# What you have to do
All the entries need to be duplicated exactly, with the pictures omitted.

[Data items]

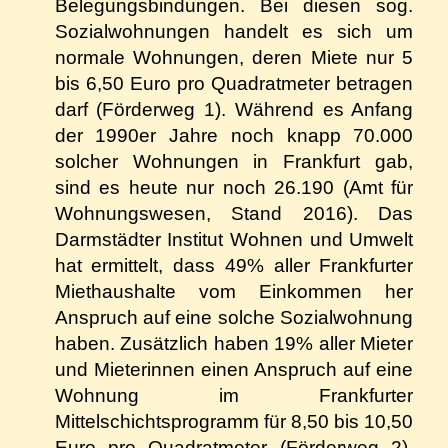
Belegungsbindungen. Bei diesen sog.
Sozialwohnungen handelt es sich um
normale Wohnungen, deren Miete nur 5
bis 6,50 Euro pro Quadratmeter betragen
darf (Förderweg 1). Während es Anfang
der 1990er Jahre noch knapp 70.000
solcher Wohnungen in Frankfurt gab,
sind es heute nur noch 26.190 (Amt für
Wohnungswesen, Stand 2016). Das
Darmstädter Institut Wohnen und Umwelt
hat ermittelt, dass 49% aller Frankfurter
Miethaushalte vom Einkommen her
Anspruch auf eine solche Sozialwohnung
haben. Zusätzlich haben 19% aller Mieter
und Mieterinnen einen Anspruch auf eine
Wohnung im Frankfurter
Mittelschichtsprogramm für 8,50 bis 10,50
Euro pro Quadratmeter (Förderweg 2).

# Result
Belegungsbindungen. Bei diesen sog.
Sozialwohnungen handelt es sich um
normale Wohnungen, deren Miete nur 5
bis 6,50 Euro pro Quadratmeter betragen
darf (Förderweg 1). Während es Anfang
der 1990er Jahre noch knapp 70.000
solcher Wohnungen in Frankfurt gab,
sind es heute nur noch 26.190 (Amt für
Wohnungswesen, Stand 2016). Das
Darmstädter Institut Wohnen und Umwelt
hat ermittelt, dass 49% aller Frankfurter
Miethaushalte vom Einkommen her
Anspruch auf eine solche Sozialwohnung
haben. Zusätzlich haben 19% aller Mieter
und Mieterinnen einen Anspruch auf eine
Wohnung im Frankfurter
Mittelschichtsprogramm für 8,50 bis 10,50
Euro pro Quadratmeter (Förderweg 2).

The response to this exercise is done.